Opinion
March 10, 1986
Appeal from the Supreme Court, Queens County (Rubin, J.).
Judgment affirmed.
The evidence adduced at trial was sufficient to permit a rational trier of fact to find that the defendant was guilty of the crimes charged (People v. Contes, 60 N.Y.2d 620). The defendant was seen near the scene of the stabbing by several witnesses just prior to the event, and one witness observed the defendant's participation in the crime itself. While the witnesses' accounts of the precise shade of the defendant's hair and the color of his car differed slightly, these variances were not sufficiently great to discount their testimony. Credibility is a matter reserved primarily for the jury and we have traditionally been resistent to second guess its determination on this issue (see, People v. Gruttola, 43 N.Y.2d 116; People v. Di Girolamo, 108 A.D.2d 755, lv denied 64 N.Y.2d 1133). Minor discrepancies between the testimony of witnesses is not sufficient to show that the testimony of a witness was incredible as a matter of law (see, People v. Di Girolamo, supra).

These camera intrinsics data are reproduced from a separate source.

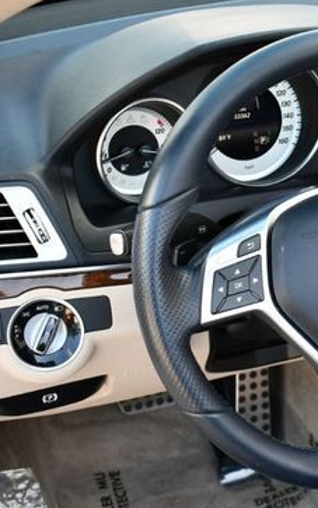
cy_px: 265
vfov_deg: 26.1
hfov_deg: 15.8
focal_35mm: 79
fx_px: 1095
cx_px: 389
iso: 400
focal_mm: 22
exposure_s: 1/250
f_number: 3.8
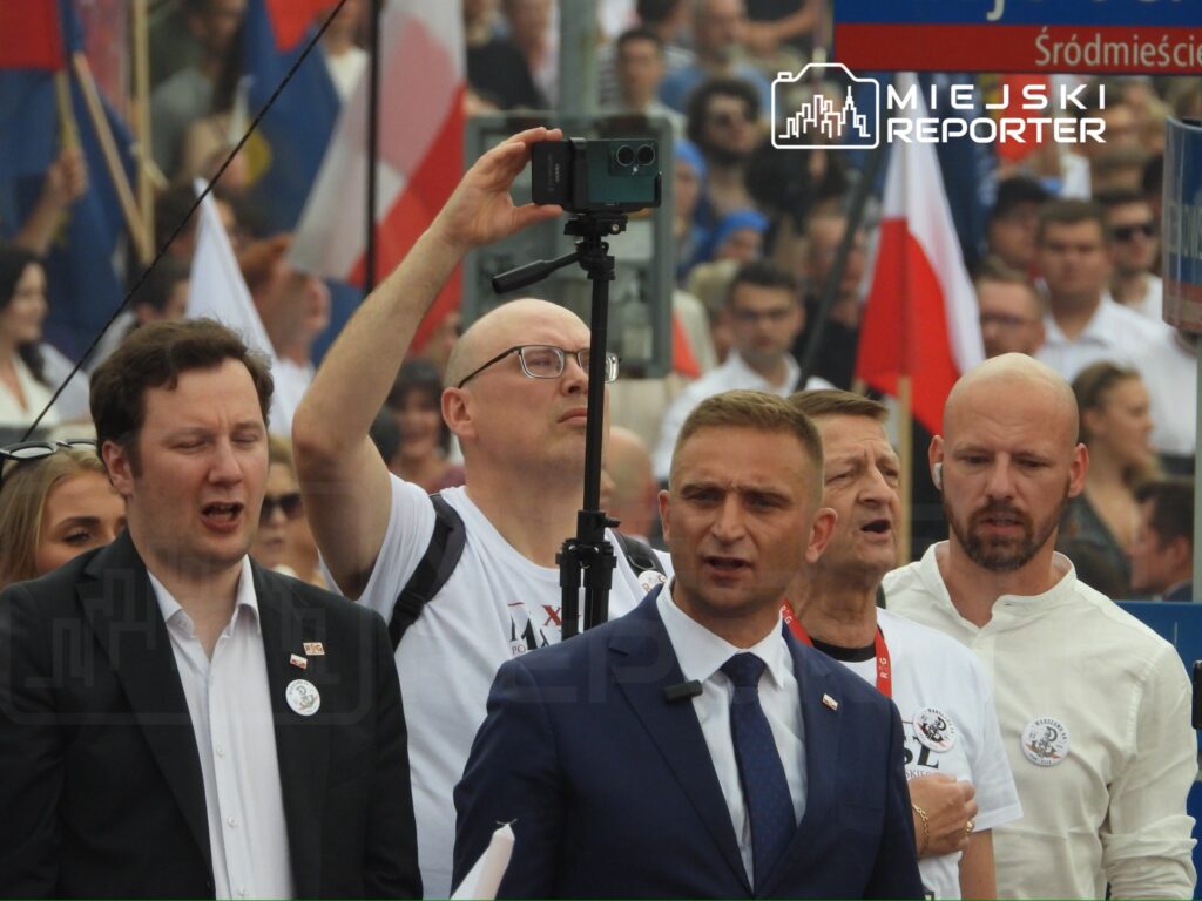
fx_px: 29862
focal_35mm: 860
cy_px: 450
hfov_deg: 2.3
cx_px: 601
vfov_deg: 1.7
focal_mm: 155
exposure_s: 1/400
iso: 400
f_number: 5.6
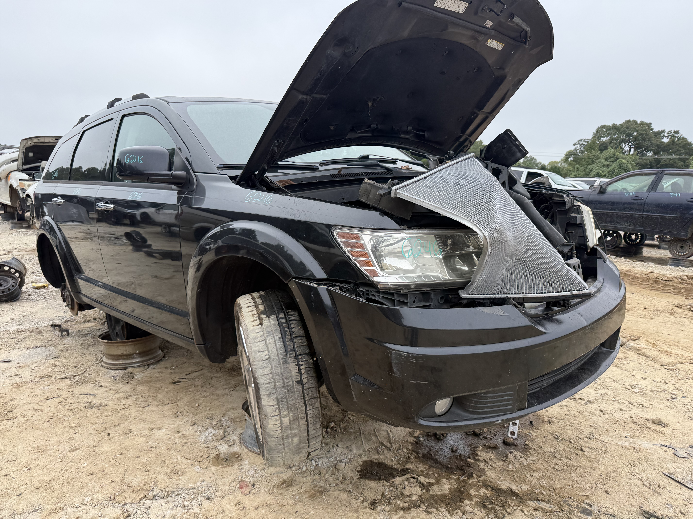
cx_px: 346
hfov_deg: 71.6
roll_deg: -0.1
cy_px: 260
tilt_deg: -5.5
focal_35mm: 24
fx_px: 480
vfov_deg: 56.8
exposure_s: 1/979
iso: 100
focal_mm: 6.76
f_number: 1.78
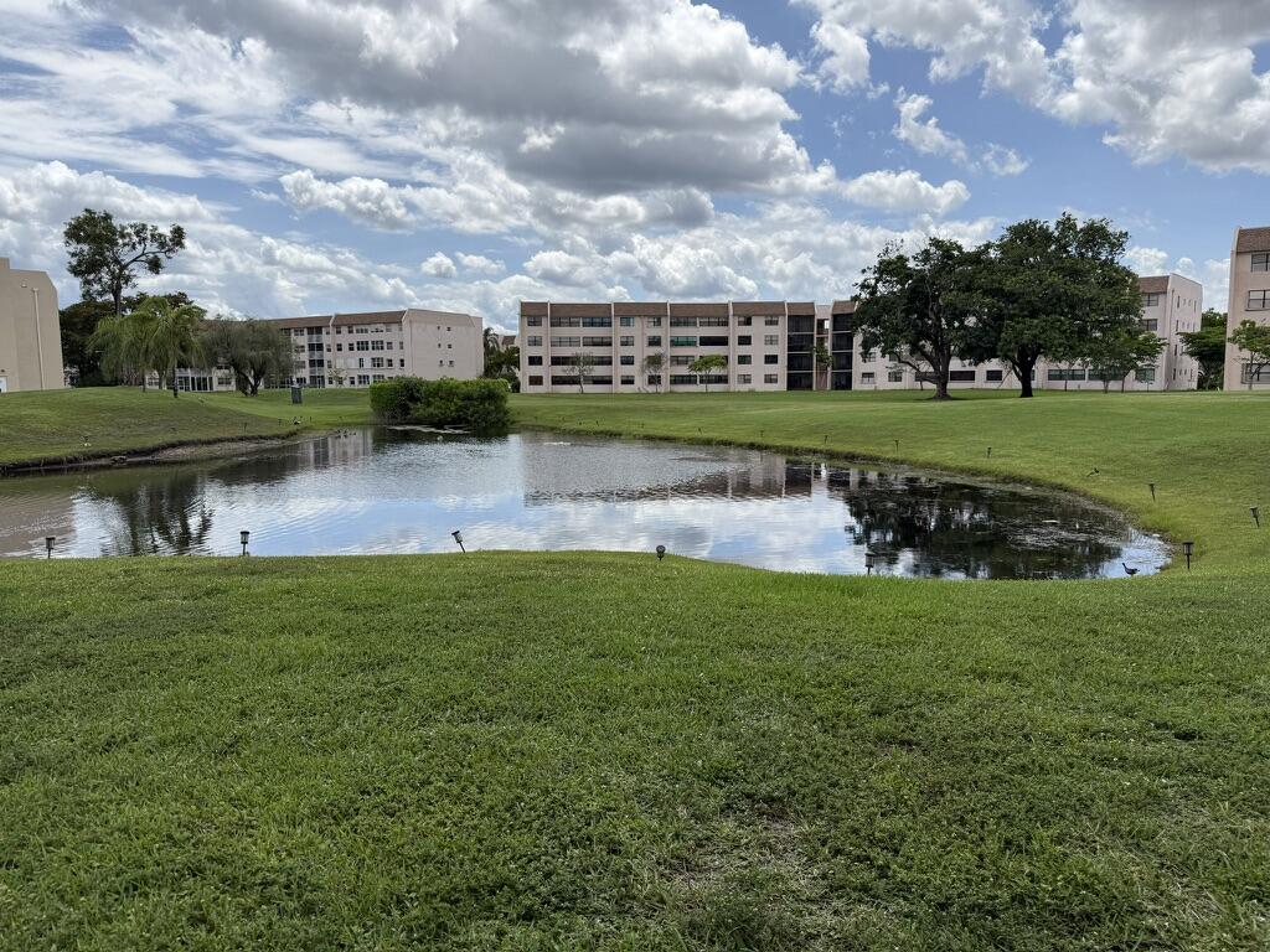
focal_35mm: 24
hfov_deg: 71.6
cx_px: 635
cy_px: 476
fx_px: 881
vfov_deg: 56.8
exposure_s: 1/6173
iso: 80
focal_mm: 6.76
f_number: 1.78
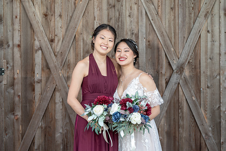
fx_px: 698
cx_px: 113
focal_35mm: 111
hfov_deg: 18.4
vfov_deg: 12.3
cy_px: 76
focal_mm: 109
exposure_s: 1/200
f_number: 4
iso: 250
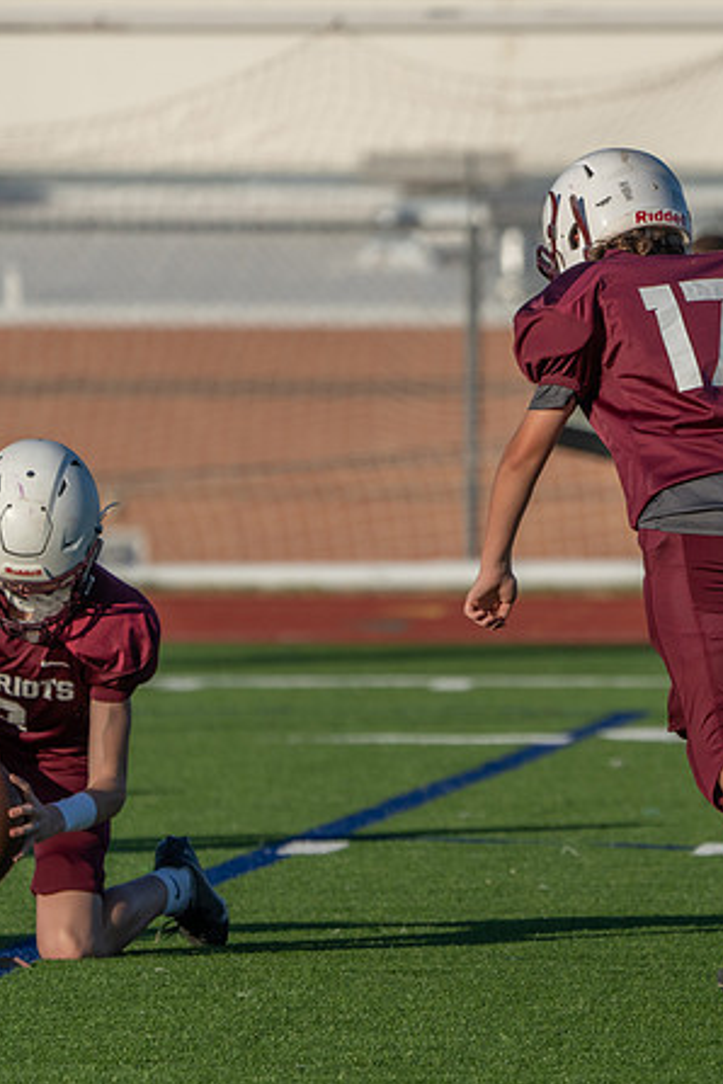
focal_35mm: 508
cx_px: 786
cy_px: 576
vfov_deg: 4.1
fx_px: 15302
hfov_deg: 2.7
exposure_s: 1/1000
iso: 125
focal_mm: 274
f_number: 5.6
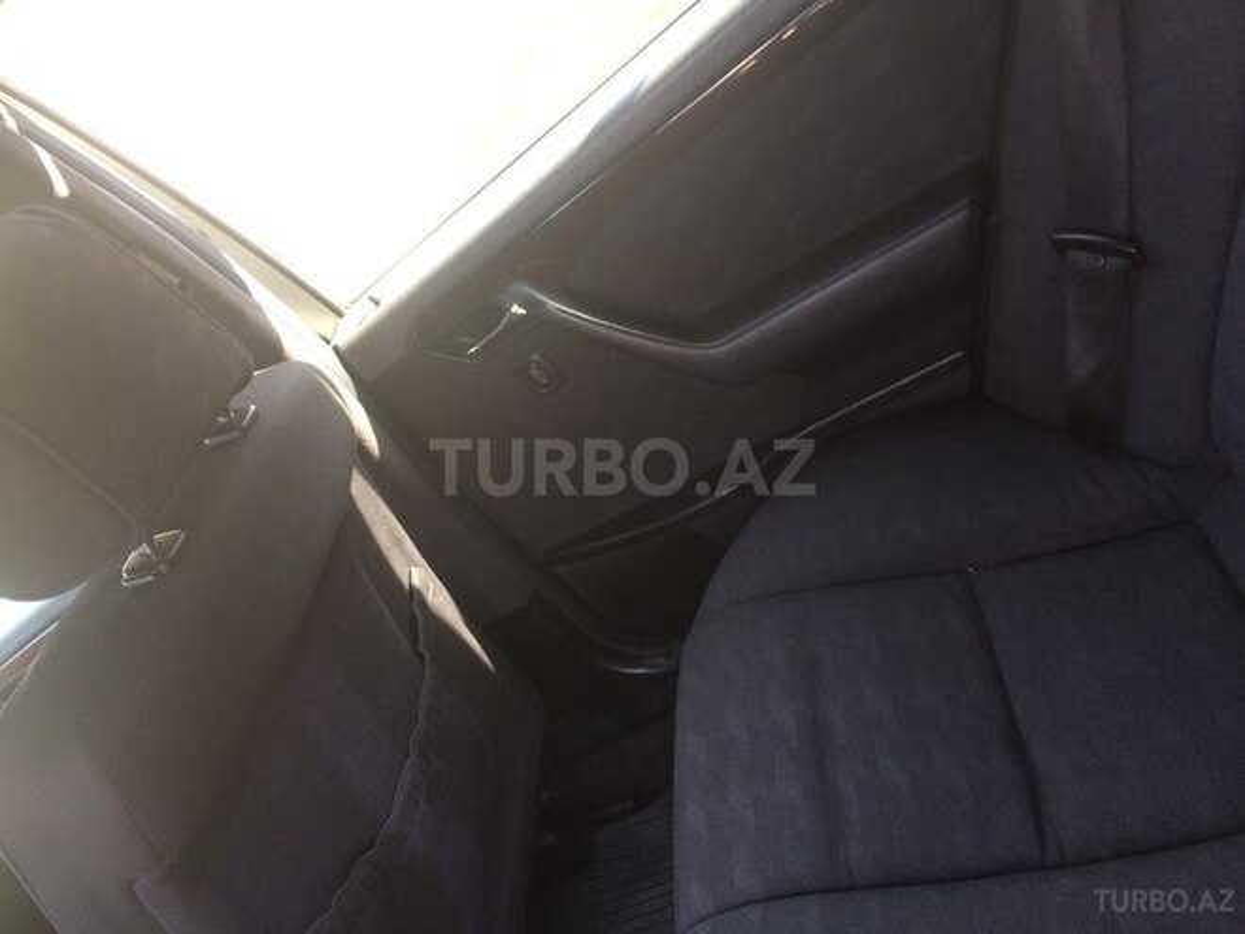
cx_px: 622
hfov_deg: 61.7
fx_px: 1043
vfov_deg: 48.2
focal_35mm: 29
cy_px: 467
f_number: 2.2
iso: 50
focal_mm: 4.15
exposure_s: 1/33
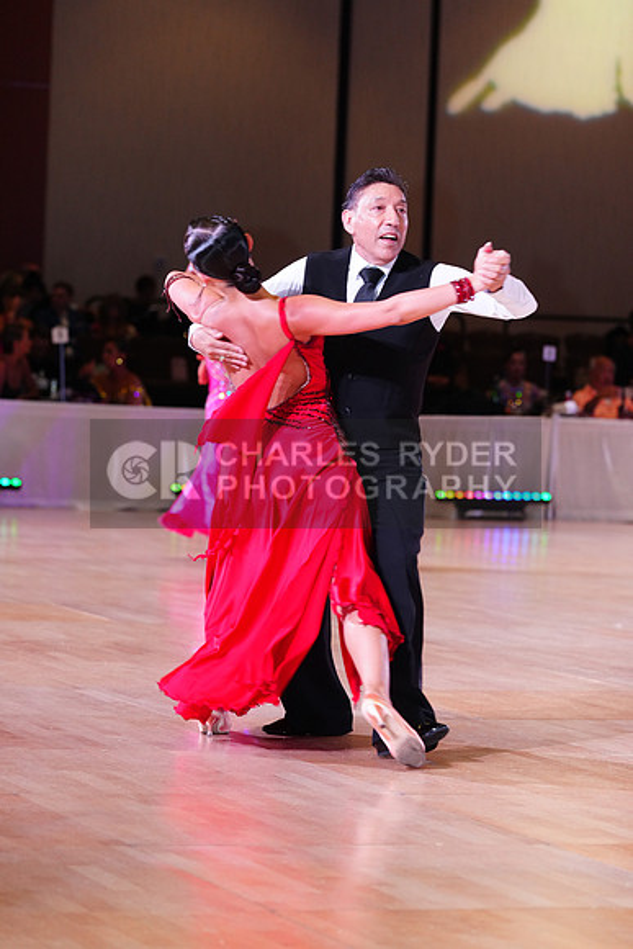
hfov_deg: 9.7
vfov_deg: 14.5
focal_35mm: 141
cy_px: 474
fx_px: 3716
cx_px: 316
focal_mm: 141
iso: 2500
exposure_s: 1/200
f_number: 4.5
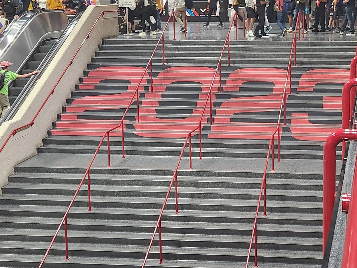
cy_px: 94
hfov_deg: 28.7
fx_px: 671
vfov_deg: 22.5
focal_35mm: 65
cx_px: 317
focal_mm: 5.4
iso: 320
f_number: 1.8
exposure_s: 1/120
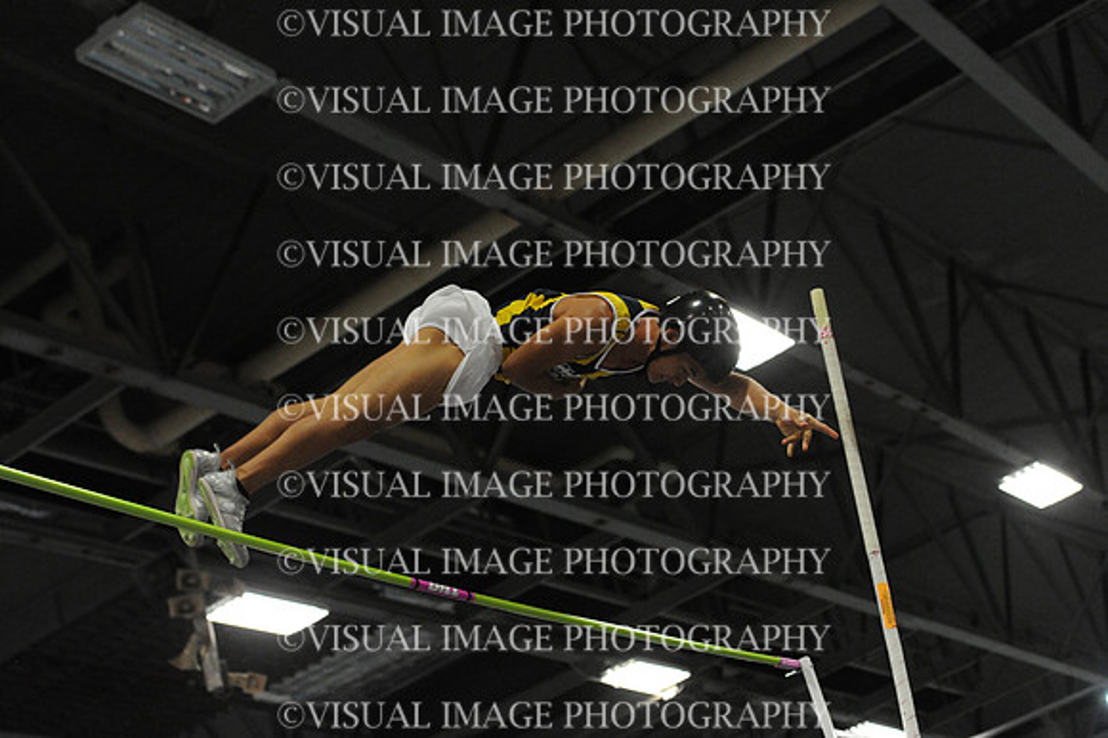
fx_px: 2153
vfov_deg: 19.4
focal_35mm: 70
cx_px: 554
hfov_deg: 28.9
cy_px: 369
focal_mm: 70
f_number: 3.5
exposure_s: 1/640
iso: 10000
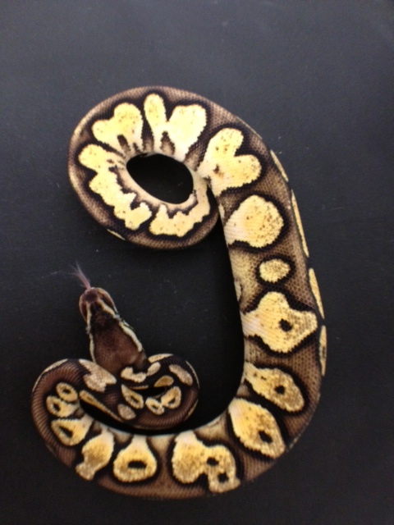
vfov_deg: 52.6
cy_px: 262
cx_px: 197
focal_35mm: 35
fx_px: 531
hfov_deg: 40.7
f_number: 2.4
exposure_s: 1/20
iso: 250
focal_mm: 4.28
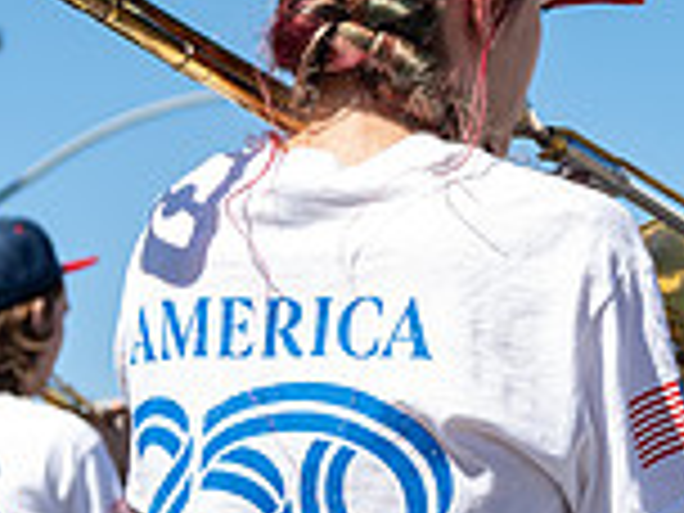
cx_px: 962
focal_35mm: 167
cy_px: 281
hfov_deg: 11.4
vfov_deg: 8.9
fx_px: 3300
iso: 100
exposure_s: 1/640
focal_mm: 35
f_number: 3.5
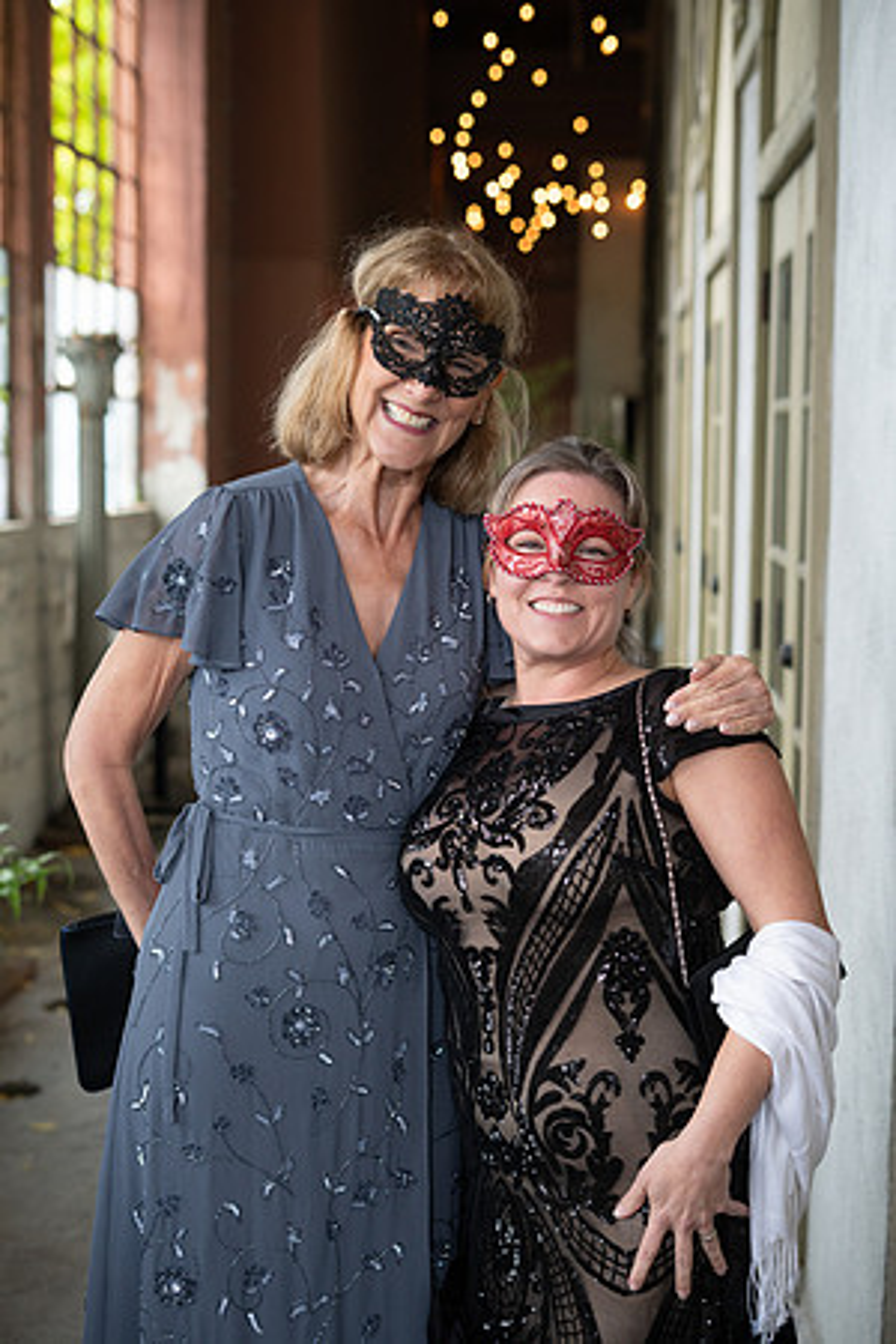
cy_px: 672
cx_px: 448
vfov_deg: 39.6
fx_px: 1867
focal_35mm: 50
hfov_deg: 27.0
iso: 400
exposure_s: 1/160
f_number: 3.2
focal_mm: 50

Lastly, the court's interested witness charge properly advised the jury, in accordance with 1 CJI (NY) 7.03 (at p 269), that they might consider the interest of any witness. The defendant's requested charge with respect to the interest of the witnesses was improper in that it sought an instruction that several of the People's witnesses were interested as a matter of law; under the circumstances of this case, the question of a witness's interest was a question of fact for the jury (People v Jackson, 80 A.D.2d 904; People v. Srbu, 51 A.D.2d 978). Moreover, although the court should have properly balanced its charge by including the possible interest of the victim's brother, as it had with respect to the claimed interest of the defendant's sons and daughter-in-law (see, People v. Brabham, 77 A.D.2d 626), this error was harmless (see, People v. Crimmins, 36 N.Y.2d 230). Even discounting the testimony of the victim's brother, sufficient evidence, if credited by the jury, was adduced as to the defendant's guilt. Mangano, J.P., Thompson, Brown and Eiber, JJ., concur.